Transcribe a recording, translate the script, and re-voice it in one of 8 languages. Three real steps with an editable transcript between each.

Updated June 11, 2026

How the pipeline works

Dubbing & Translation chains three real steps into one flow, and you can edit the text at every stage before moving on. Nothing is hidden between steps: each one produces text or audio you can inspect, correct, and re-run.

Step 01, Transcribe: upload or record audio, and a Whisper-class model turns it into an editable transcript. Step 02, Translate: pick a target language, and a fast language model produces an editable translated script. Step 03, Re-voice: pick a voice, and the translated script becomes finished dubbed audio.

Steps unlock progressively. Translate is disabled until a transcript exists, and Re-voice is disabled until a translation exists. Every step is re-runnable, so you can fix the transcript and translate again, or tweak the translation and re-voice it.

A dub is only as good as its words. The editable transcript and translation between steps exist so you catch mistakes before they are spoken.

Audio only, no video lip-sync

This tool works on audio. It does not edit video, align mouths, or time-stretch the dub to match the original's pacing. If you upload an mp4 video file, we read its audio track and the result is still audio. You bring the dubbed track back into your video editor yourself.

Supported languages

You can translate and dub into eight languages today.
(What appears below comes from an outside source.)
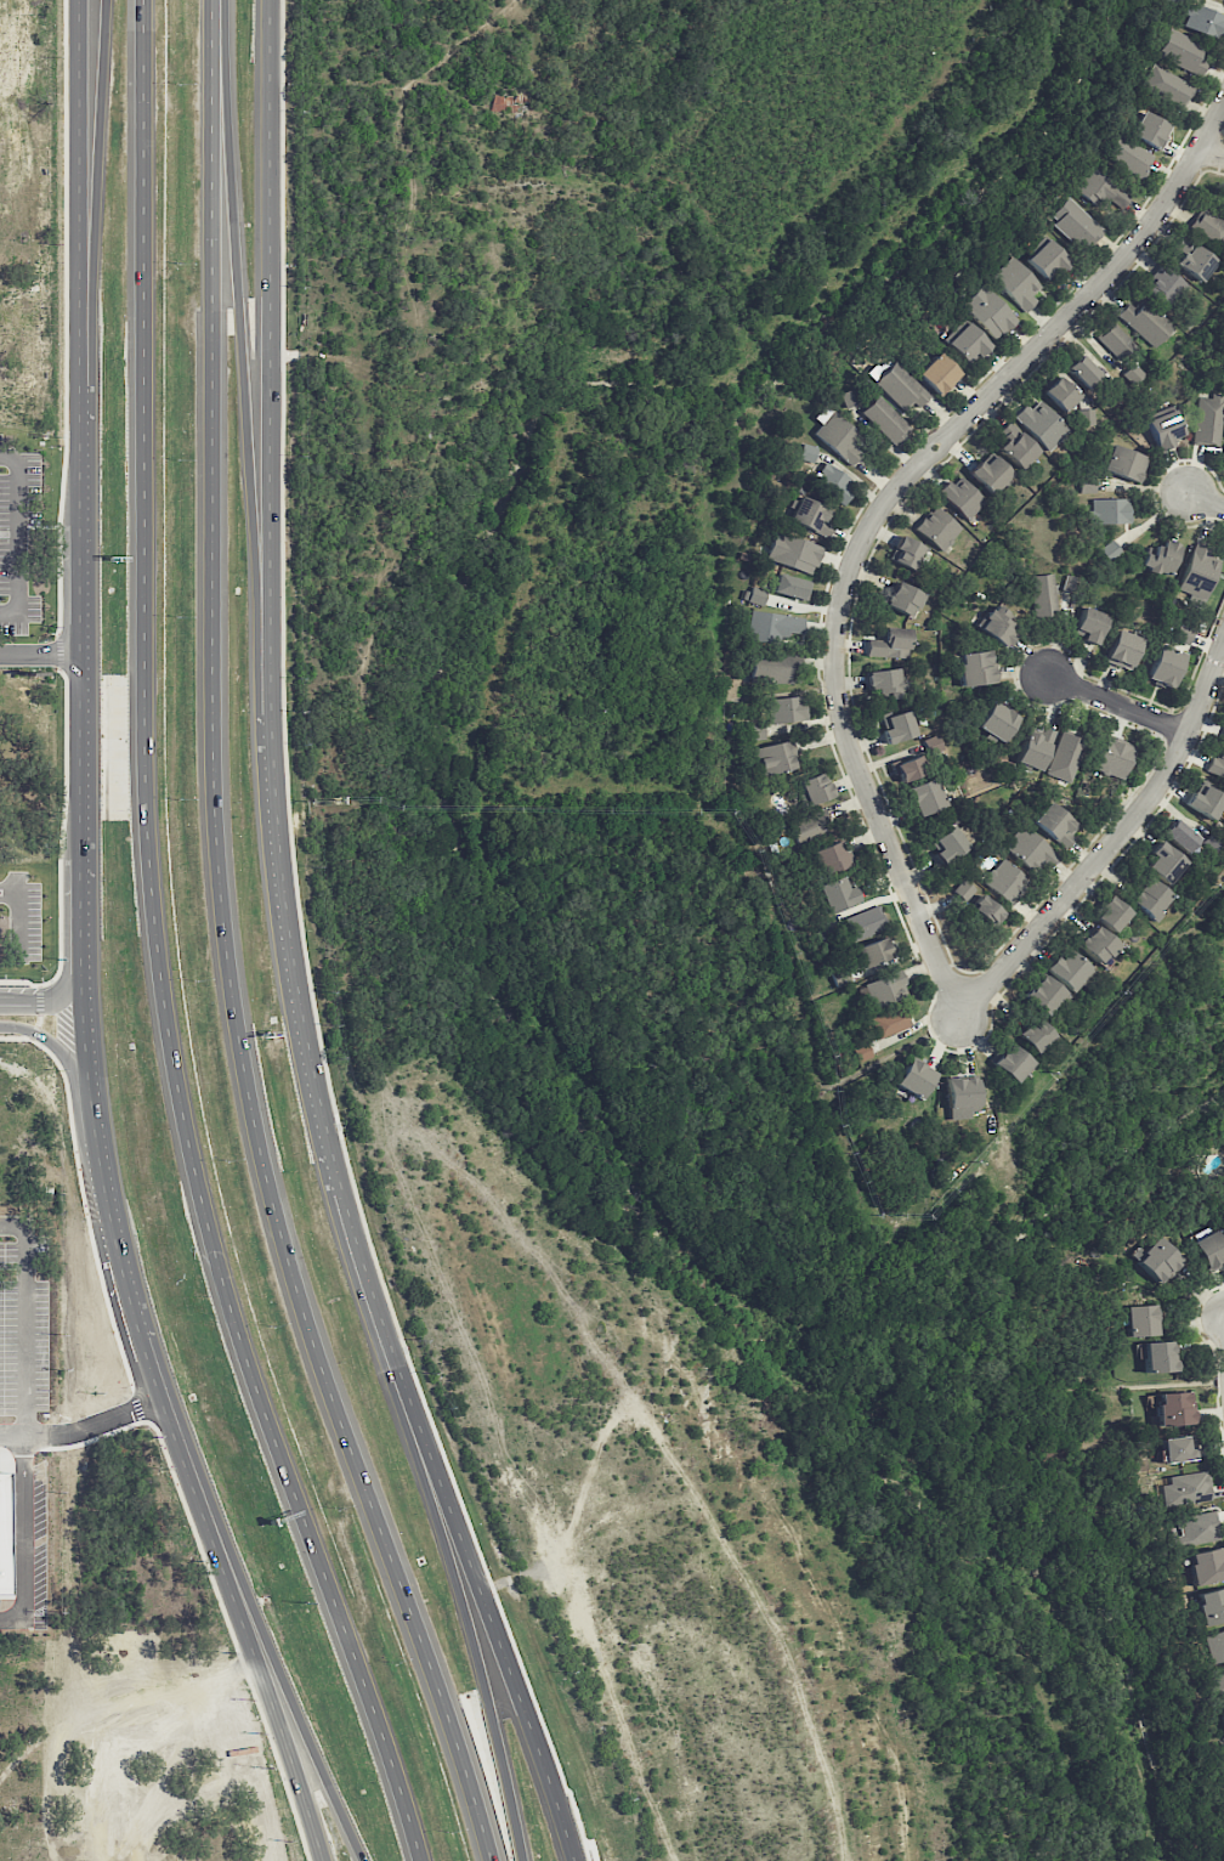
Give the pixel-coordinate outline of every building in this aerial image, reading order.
[(1223,23),(1223,17),(1191,2),(1186,14),(1187,15),(1182,25),(1216,41),(1223,23)] [(1199,77),(1207,61),(1198,56),(1203,45),(1169,28),(1155,54),(1199,77)] [(1142,90),(1182,106),(1191,83),(1152,67),(1142,90)] [(492,96),(492,112),(523,112),(523,95),(492,96)] [(1161,149),(1171,124),(1140,112),(1130,137),(1161,149)] [(1153,156),(1117,133),(1102,157),(1139,180),(1153,156)] [(1127,200),(1119,194),(1122,189),(1088,166),(1073,189),(1115,218),(1127,200)] [(1046,221),(1086,251),(1103,228),(1063,197),(1046,221)] [(1223,240),(1223,224),(1204,210),(1191,228),(1219,247),(1223,240)] [(1069,262),(1046,236),(1024,257),(1047,282),(1069,262)] [(1185,253),(1182,251),(1173,262),(1200,282),(1215,261),(1192,244),(1185,253)] [(1032,296),(1042,286),(1011,256),(990,278),(1026,312),(1037,301),(1032,296)] [(1169,312),(1190,288),(1163,264),(1142,287),(1169,312)] [(1016,320),(982,284),(960,304),(995,341),(1016,320)] [(1116,314),(1153,348),(1173,326),(1144,299),(1135,309),(1127,302),(1116,314)] [(970,366),(990,344),(963,319),(943,340),(970,366)] [(1096,337),(1118,360),(1134,345),(1112,322),(1096,337)] [(1100,373),(1076,350),(1063,364),(1087,387),(1100,373)] [(939,396),(961,375),(939,352),(917,373),(939,396)] [(875,381),(902,410),(912,400),(918,407),(930,396),(896,360),(875,381)] [(1079,398),(1058,376),(1042,390),(1063,412),(1079,398)] [(1223,399),(1223,394),(1212,392),(1211,398),(1198,396),(1191,441),(1217,444),(1223,399)] [(895,445),(912,428),(878,395),(861,412),(895,445)] [(1048,451),(1069,430),(1038,400),(1029,410),(1024,404),(1012,417),(1048,451)] [(860,436),(825,405),(814,417),(821,424),(813,433),(851,467),(863,453),(853,444),(860,436)] [(1081,426),(1094,423),(1091,409),(1078,412),(1081,426)] [(1145,420),(1158,451),(1173,445),(1171,439),(1183,434),(1173,409),(1145,420)] [(1038,450),(1007,421),(997,432),(1005,439),(997,448),(1020,470),(1038,450)] [(799,459),(814,461),(817,446),(802,444),(799,459)] [(1139,482),(1146,456),(1109,445),(1102,471),(1139,482)] [(1011,473),(990,452),(969,474),(990,495),(1011,473)] [(856,481),(824,462),(817,474),(820,476),(813,488),(841,505),(856,481)] [(939,494),(967,520),(985,501),(958,474),(939,494)] [(825,537),(836,513),(799,496),(788,520),(825,537)] [(1129,523),(1128,498),(1088,499),(1089,524),(1129,523)] [(942,552),(962,528),(934,505),(915,529),(942,552)] [(765,559),(813,575),(822,546),(774,531),(765,559)] [(914,571),(925,547),(900,535),(889,559),(914,571)] [(1153,556),(1144,552),(1139,566),(1167,577),(1179,545),(1160,538),(1153,556)] [(1109,563),(1122,553),(1112,539),(1098,549),(1109,563)] [(1213,549),(1194,542),(1178,588),(1206,598),(1220,560),(1210,556),(1213,549)] [(810,580),(777,573),(772,593),(806,600),(810,580)] [(1035,618),(1059,615),(1053,573),(1029,576),(1035,618)] [(1062,590),(1076,593),(1080,578),(1066,574),(1062,590)] [(912,618),(923,593),(895,581),(884,605),(912,618)] [(977,626),(1005,648),(1016,633),(1009,627),(1016,619),(995,603),(977,626)] [(1073,636),(1099,643),(1107,614),(1082,607),(1073,636)] [(785,632),(803,633),(804,616),(749,612),(748,642),(784,644),(785,632)] [(1173,638),(1187,645),(1194,629),(1180,623),(1173,638)] [(909,658),(911,629),(880,627),(880,640),(867,639),(866,656),(909,658)] [(1104,660),(1129,671),(1143,639),(1118,629),(1104,660)] [(1182,652),(1156,645),(1147,681),(1173,688),(1182,652)] [(961,687),(995,682),(990,650),(957,655),(961,687)] [(751,655),(751,682),(792,683),(792,673),(800,673),(800,662),(791,662),(791,656),(751,655)] [(905,696),(904,679),(899,680),(899,669),(867,671),(868,698),(905,696)] [(806,720),(802,695),(766,700),(770,725),(806,720)] [(1005,742),(1017,715),(989,702),(977,729),(1005,742)] [(888,728),(882,730),(886,744),(916,735),(909,710),(885,717),(888,728)] [(1039,771),(1054,731),(1030,722),(1015,762),(1039,771)] [(764,724),(747,724),(748,740),(765,739),(764,724)] [(1072,782),(1085,740),(1059,732),(1046,774),(1072,782)] [(1135,745),(1107,735),(1095,770),(1123,780),(1135,745)] [(945,758),(939,736),(912,744),(916,757),(893,764),(898,782),(929,773),(926,763),(945,758)] [(754,748),(761,776),(793,768),(786,740),(754,748)] [(1223,780),(1223,751),(1215,748),(1206,774),(1223,780)] [(798,780),(807,805),(834,796),(829,781),(822,783),(819,773),(798,780)] [(918,816),(944,805),(932,777),(906,788),(918,816)] [(1205,786),(1200,795),(1191,791),(1184,805),(1213,820),(1223,799),(1223,796),(1205,786)] [(1079,828),(1049,801),(1031,820),(1061,847),(1079,828)] [(796,845),(835,829),(827,808),(788,824),(796,845)] [(1185,854),(1199,839),(1175,818),(1162,832),(1185,854)] [(1036,878),(1056,856),(1021,824),(1001,846),(1036,878)] [(942,864),(967,847),(951,825),(927,842),(942,864)] [(1149,853),(1153,857),(1145,867),(1168,886),(1187,863),(1159,840),(1149,853)] [(848,867),(842,842),(811,850),(817,875),(848,867)] [(1024,879),(1000,858),(980,881),(1008,906),(1023,889),(1018,886),(1024,879)] [(848,889),(842,875),(818,885),(830,913),(859,901),(853,887),(848,889)] [(1152,920),(1171,896),(1147,877),(1128,900),(1152,920)] [(964,905),(965,904),(990,928),(1002,915),(977,891),(976,892),(962,878),(949,891),(964,905)] [(1091,916),(1114,932),(1130,911),(1107,895),(1091,916)] [(842,919),(851,942),(889,927),(879,904),(842,919)] [(1117,943),(1094,925),(1077,946),(1100,964),(1117,943)] [(862,966),(892,958),(886,938),(856,946),(862,966)] [(1071,993),(1092,971),(1069,949),(1060,959),(1056,955),(1044,968),(1071,993)] [(849,982),(844,967),(831,971),(835,987),(849,982)] [(864,984),(874,1008),(909,995),(899,970),(864,984)] [(1057,1002),(1062,1006),(1069,998),(1043,973),(1022,995),(1044,1016),(1057,1002)] [(862,1022),(870,1042),(910,1026),(902,1006),(862,1022)] [(1053,1037),(1037,1017),(1016,1034),(1033,1054),(1053,1037)] [(850,1044),(856,1062),(872,1056),(865,1039),(850,1044)] [(1014,1083),(1031,1063),(1008,1043),(991,1063),(1014,1083)] [(936,1073),(909,1057),(894,1083),(921,1099),(936,1073)] [(978,1115),(977,1077),(947,1078),(948,1117),(978,1115)] [(1219,1230),(1193,1239),(1204,1269),(1223,1262),(1223,1244),(1219,1230)] [(1162,1285),(1184,1261),(1158,1236),(1135,1261),(1162,1285)] [(1156,1335),(1155,1305),(1125,1306),(1126,1336),(1156,1335)] [(1143,1342),(1144,1372),(1174,1372),(1173,1341),(1143,1342)] [(1157,1426),(1192,1424),(1191,1391),(1156,1393),(1157,1426)] [(1161,1438),(1164,1463),(1195,1459),(1193,1446),(1188,1447),(1187,1436),(1161,1438)] [(24,1590),(0,1590),(0,1471),(23,1471),(24,1590)] [(1160,1485),(1163,1507),(1211,1501),(1208,1471),(1168,1476),(1169,1484),(1160,1485)] [(1217,1536),(1212,1511),(1177,1518),(1181,1543),(1217,1536)] [(1220,1547),(1187,1554),(1193,1586),(1223,1580),(1223,1567),(1220,1547)] [(1196,1593),(1201,1624),(1223,1620),(1223,1588),(1196,1593)] [(1214,1664),(1223,1661),(1223,1629),(1204,1636),(1214,1664)] [(1223,1701),(1223,1671),(1213,1675),(1222,1702),(1223,1701)]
The studio shows each one in its own script:

LanguageShown in the studio as
SpanishEspañol
FrenchFrançais
GermanDeutsch
ItalianItaliano
PortuguesePortuguês
Japanese日本語
Hindiहिन्दी
Arabicالعربية

Inputs and limits

The transcribe step accepts mp3, wav, m4a, webm, ogg, and flac uploads (it also reads mpga, mpeg, mp4, and oga extensions), up to 25 MB per file. You can also record directly in the browser, up to 5 minutes per take.

Scripts are capped at 30,000 characters at both the transcript and translation stages. As a rule of thumb, about 1,000 characters is a minute of audio, so the cap is roughly half an hour of speech.

Translating and dubbing require sign-in. Before the re-voice step runs, a preflight line shows you the exact character count that will be generated, so there are no surprises against your monthly allowance.

The re-voicing engine

Dubbed audio is voiced by Gemini Flash, the only multilingual engine in the lineup. Kokoro, Grok Voice, MAI Voice 2, and Zonos are English-only, so they are not offered here. You pick from Gemini Flash's five voices: Kore, Charon, Aoede, Puck, and Zephyr.

Bracketed [stage directions] in your script are kept in place and left untranslated, so performance cues like [warmly] or [pause] survive the translation step and reach the voice engine intact.

The finished dub plays back in the studio and auto-saves to your library, ready to download.